WHAT TO DO
Please write out the material below exactly as given.
----
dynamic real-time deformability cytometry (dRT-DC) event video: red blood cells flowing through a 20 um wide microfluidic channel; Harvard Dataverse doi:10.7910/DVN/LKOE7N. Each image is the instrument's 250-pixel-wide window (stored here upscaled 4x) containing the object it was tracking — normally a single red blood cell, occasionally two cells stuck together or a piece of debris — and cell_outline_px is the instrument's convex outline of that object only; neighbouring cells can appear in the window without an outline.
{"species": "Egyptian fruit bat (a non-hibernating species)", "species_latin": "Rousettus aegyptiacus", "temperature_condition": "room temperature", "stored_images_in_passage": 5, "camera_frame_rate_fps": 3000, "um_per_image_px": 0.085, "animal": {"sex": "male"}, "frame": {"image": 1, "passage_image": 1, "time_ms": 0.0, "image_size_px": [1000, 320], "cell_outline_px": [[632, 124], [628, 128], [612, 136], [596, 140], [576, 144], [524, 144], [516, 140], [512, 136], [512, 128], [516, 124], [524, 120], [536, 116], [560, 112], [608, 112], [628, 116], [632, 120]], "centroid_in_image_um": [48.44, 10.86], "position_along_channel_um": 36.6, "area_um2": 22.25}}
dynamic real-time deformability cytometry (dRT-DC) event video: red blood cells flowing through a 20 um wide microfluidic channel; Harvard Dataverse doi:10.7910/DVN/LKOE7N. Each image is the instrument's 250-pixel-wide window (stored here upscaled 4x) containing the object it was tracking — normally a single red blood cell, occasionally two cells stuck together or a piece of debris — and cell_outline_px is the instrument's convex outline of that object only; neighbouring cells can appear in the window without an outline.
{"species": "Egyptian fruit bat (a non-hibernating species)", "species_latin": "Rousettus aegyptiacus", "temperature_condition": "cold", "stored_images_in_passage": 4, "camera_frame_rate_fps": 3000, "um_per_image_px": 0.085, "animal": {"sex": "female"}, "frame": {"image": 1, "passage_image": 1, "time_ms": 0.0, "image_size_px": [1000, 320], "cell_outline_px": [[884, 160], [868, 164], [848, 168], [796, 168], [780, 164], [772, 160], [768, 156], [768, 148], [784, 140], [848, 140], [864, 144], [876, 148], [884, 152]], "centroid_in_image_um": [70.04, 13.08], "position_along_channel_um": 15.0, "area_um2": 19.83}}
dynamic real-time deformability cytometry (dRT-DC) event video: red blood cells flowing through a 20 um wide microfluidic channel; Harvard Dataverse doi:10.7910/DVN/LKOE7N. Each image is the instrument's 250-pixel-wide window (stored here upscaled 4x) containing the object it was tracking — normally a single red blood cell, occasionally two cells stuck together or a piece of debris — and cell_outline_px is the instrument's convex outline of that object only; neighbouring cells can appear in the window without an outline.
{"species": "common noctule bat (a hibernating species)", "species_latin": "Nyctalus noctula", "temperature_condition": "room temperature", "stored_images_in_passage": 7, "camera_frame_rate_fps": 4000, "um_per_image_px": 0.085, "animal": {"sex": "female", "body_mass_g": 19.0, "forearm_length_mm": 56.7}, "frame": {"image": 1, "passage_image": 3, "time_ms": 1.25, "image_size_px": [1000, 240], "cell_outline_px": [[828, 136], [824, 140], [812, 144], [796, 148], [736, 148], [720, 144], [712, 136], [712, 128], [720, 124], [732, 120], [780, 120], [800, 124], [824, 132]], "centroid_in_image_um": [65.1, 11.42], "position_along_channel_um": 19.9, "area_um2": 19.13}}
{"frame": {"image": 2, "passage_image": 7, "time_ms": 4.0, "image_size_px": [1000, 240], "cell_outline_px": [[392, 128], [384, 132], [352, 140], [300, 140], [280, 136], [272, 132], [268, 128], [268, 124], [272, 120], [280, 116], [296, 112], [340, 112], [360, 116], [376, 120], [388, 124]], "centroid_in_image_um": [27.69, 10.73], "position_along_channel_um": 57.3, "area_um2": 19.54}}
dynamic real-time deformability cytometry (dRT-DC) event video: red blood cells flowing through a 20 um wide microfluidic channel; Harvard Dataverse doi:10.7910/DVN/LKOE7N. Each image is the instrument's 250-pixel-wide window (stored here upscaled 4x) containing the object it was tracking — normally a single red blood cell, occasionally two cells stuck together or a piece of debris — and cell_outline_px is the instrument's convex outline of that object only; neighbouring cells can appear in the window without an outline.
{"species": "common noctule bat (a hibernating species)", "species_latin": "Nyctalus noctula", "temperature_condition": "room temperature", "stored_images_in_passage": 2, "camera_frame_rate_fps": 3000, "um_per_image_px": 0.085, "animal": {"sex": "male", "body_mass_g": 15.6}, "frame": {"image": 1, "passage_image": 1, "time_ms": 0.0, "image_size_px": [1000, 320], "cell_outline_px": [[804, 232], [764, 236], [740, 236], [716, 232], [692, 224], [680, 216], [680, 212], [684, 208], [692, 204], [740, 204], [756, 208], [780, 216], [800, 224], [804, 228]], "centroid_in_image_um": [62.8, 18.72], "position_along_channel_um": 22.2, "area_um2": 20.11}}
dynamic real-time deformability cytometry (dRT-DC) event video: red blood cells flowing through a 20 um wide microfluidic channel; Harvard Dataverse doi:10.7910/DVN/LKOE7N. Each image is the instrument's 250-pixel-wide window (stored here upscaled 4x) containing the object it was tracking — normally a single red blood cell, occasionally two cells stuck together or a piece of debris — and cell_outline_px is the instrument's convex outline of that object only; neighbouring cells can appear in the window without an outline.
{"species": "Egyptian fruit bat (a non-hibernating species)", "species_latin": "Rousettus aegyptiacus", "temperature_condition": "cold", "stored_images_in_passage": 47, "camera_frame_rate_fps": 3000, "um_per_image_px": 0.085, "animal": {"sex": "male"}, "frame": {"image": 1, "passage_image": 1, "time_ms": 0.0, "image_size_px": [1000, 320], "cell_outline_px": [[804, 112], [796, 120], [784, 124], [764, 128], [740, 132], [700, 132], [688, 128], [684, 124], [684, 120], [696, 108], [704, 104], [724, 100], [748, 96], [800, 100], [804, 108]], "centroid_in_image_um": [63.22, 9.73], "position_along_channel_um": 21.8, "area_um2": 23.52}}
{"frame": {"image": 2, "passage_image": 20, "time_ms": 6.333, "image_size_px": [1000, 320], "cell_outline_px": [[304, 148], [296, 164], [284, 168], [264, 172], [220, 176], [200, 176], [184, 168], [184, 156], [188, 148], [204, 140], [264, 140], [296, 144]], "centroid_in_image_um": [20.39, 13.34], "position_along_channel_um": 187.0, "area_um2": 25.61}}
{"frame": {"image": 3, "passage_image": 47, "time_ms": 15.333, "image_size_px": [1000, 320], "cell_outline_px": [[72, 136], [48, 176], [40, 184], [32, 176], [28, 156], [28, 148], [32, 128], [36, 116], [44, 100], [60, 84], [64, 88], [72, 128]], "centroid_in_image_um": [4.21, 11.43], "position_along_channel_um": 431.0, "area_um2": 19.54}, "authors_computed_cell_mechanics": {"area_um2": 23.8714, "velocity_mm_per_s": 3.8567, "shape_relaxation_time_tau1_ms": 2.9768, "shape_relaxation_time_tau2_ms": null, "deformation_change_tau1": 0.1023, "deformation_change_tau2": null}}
----
FINAL RESULT
dynamic real-time deformability cytometry (dRT-DC) event video: red blood cells flowing through a 20 um wide microfluidic channel; Harvard Dataverse doi:10.7910/DVN/LKOE7N. Each image is the instrument's 250-pixel-wide window (stored here upscaled 4x) containing the object it was tracking — normally a single red blood cell, occasionally two cells stuck together or a piece of debris — and cell_outline_px is the instrument's convex outline of that object only; neighbouring cells can appear in the window without an outline.
{"species": "Egyptian fruit bat (a non-hibernating species)", "species_latin": "Rousettus aegyptiacus", "temperature_condition": "room temperature", "stored_images_in_passage": 5, "camera_frame_rate_fps": 3000, "um_per_image_px": 0.085, "animal": {"sex": "male"}, "frame": {"image": 1, "passage_image": 1, "time_ms": 0.0, "image_size_px": [1000, 320], "cell_outline_px": [[632, 124], [628, 128], [612, 136], [596, 140], [576, 144], [524, 144], [516, 140], [512, 136], [512, 128], [516, 124], [524, 120], [536, 116], [560, 112], [608, 112], [628, 116], [632, 120]], "centroid_in_image_um": [48.44, 10.86], "position_along_channel_um": 36.6, "area_um2": 22.25}}
dynamic real-time deformability cytometry (dRT-DC) event video: red blood cells flowing through a 20 um wide microfluidic channel; Harvard Dataverse doi:10.7910/DVN/LKOE7N. Each image is the instrument's 250-pixel-wide window (stored here upscaled 4x) containing the object it was tracking — normally a single red blood cell, occasionally two cells stuck together or a piece of debris — and cell_outline_px is the instrument's convex outline of that object only; neighbouring cells can appear in the window without an outline.
{"species": "Egyptian fruit bat (a non-hibernating species)", "species_latin": "Rousettus aegyptiacus", "temperature_condition": "cold", "stored_images_in_passage": 4, "camera_frame_rate_fps": 3000, "um_per_image_px": 0.085, "animal": {"sex": "female"}, "frame": {"image": 1, "passage_image": 1, "time_ms": 0.0, "image_size_px": [1000, 320], "cell_outline_px": [[884, 160], [868, 164], [848, 168], [796, 168], [780, 164], [772, 160], [768, 156], [768, 148], [784, 140], [848, 140], [864, 144], [876, 148], [884, 152]], "centroid_in_image_um": [70.04, 13.08], "position_along_channel_um": 15.0, "area_um2": 19.83}}
dynamic real-time deformability cytometry (dRT-DC) event video: red blood cells flowing through a 20 um wide microfluidic channel; Harvard Dataverse doi:10.7910/DVN/LKOE7N. Each image is the instrument's 250-pixel-wide window (stored here upscaled 4x) containing the object it was tracking — normally a single red blood cell, occasionally two cells stuck together or a piece of debris — and cell_outline_px is the instrument's convex outline of that object only; neighbouring cells can appear in the window without an outline.
{"species": "common noctule bat (a hibernating species)", "species_latin": "Nyctalus noctula", "temperature_condition": "room temperature", "stored_images_in_passage": 7, "camera_frame_rate_fps": 4000, "um_per_image_px": 0.085, "animal": {"sex": "female", "body_mass_g": 19.0, "forearm_length_mm": 56.7}, "frame": {"image": 1, "passage_image": 3, "time_ms": 1.25, "image_size_px": [1000, 240], "cell_outline_px": [[828, 136], [824, 140], [812, 144], [796, 148], [736, 148], [720, 144], [712, 136], [712, 128], [720, 124], [732, 120], [780, 120], [800, 124], [824, 132]], "centroid_in_image_um": [65.1, 11.42], "position_along_channel_um": 19.9, "area_um2": 19.13}}
{"frame": {"image": 2, "passage_image": 7, "time_ms": 4.0, "image_size_px": [1000, 240], "cell_outline_px": [[392, 128], [384, 132], [352, 140], [300, 140], [280, 136], [272, 132], [268, 128], [268, 124], [272, 120], [280, 116], [296, 112], [340, 112], [360, 116], [376, 120], [388, 124]], "centroid_in_image_um": [27.69, 10.73], "position_along_channel_um": 57.3, "area_um2": 19.54}}
dynamic real-time deformability cytometry (dRT-DC) event video: red blood cells flowing through a 20 um wide microfluidic channel; Harvard Dataverse doi:10.7910/DVN/LKOE7N. Each image is the instrument's 250-pixel-wide window (stored here upscaled 4x) containing the object it was tracking — normally a single red blood cell, occasionally two cells stuck together or a piece of debris — and cell_outline_px is the instrument's convex outline of that object only; neighbouring cells can appear in the window without an outline.
{"species": "common noctule bat (a hibernating species)", "species_latin": "Nyctalus noctula", "temperature_condition": "room temperature", "stored_images_in_passage": 2, "camera_frame_rate_fps": 3000, "um_per_image_px": 0.085, "animal": {"sex": "male", "body_mass_g": 15.6}, "frame": {"image": 1, "passage_image": 1, "time_ms": 0.0, "image_size_px": [1000, 320], "cell_outline_px": [[804, 232], [764, 236], [740, 236], [716, 232], [692, 224], [680, 216], [680, 212], [684, 208], [692, 204], [740, 204], [756, 208], [780, 216], [800, 224], [804, 228]], "centroid_in_image_um": [62.8, 18.72], "position_along_channel_um": 22.2, "area_um2": 20.11}}
dynamic real-time deformability cytometry (dRT-DC) event video: red blood cells flowing through a 20 um wide microfluidic channel; Harvard Dataverse doi:10.7910/DVN/LKOE7N. Each image is the instrument's 250-pixel-wide window (stored here upscaled 4x) containing the object it was tracking — normally a single red blood cell, occasionally two cells stuck together or a piece of debris — and cell_outline_px is the instrument's convex outline of that object only; neighbouring cells can appear in the window without an outline.
{"species": "Egyptian fruit bat (a non-hibernating species)", "species_latin": "Rousettus aegyptiacus", "temperature_condition": "cold", "stored_images_in_passage": 47, "camera_frame_rate_fps": 3000, "um_per_image_px": 0.085, "animal": {"sex": "male"}, "frame": {"image": 1, "passage_image": 1, "time_ms": 0.0, "image_size_px": [1000, 320], "cell_outline_px": [[804, 112], [796, 120], [784, 124], [764, 128], [740, 132], [700, 132], [688, 128], [684, 124], [684, 120], [696, 108], [704, 104], [724, 100], [748, 96], [800, 100], [804, 108]], "centroid_in_image_um": [63.22, 9.73], "position_along_channel_um": 21.8, "area_um2": 23.52}}
{"frame": {"image": 2, "passage_image": 20, "time_ms": 6.333, "image_size_px": [1000, 320], "cell_outline_px": [[304, 148], [296, 164], [284, 168], [264, 172], [220, 176], [200, 176], [184, 168], [184, 156], [188, 148], [204, 140], [264, 140], [296, 144]], "centroid_in_image_um": [20.39, 13.34], "position_along_channel_um": 187.0, "area_um2": 25.61}}
{"frame": {"image": 3, "passage_image": 47, "time_ms": 15.333, "image_size_px": [1000, 320], "cell_outline_px": [[72, 136], [48, 176], [40, 184], [32, 176], [28, 156], [28, 148], [32, 128], [36, 116], [44, 100], [60, 84], [64, 88], [72, 128]], "centroid_in_image_um": [4.21, 11.43], "position_along_channel_um": 431.0, "area_um2": 19.54}, "authors_computed_cell_mechanics": {"area_um2": 23.8714, "velocity_mm_per_s": 3.8567, "shape_relaxation_time_tau1_ms": 2.9768, "shape_relaxation_time_tau2_ms": null, "deformation_change_tau1": 0.1023, "deformation_change_tau2": null}}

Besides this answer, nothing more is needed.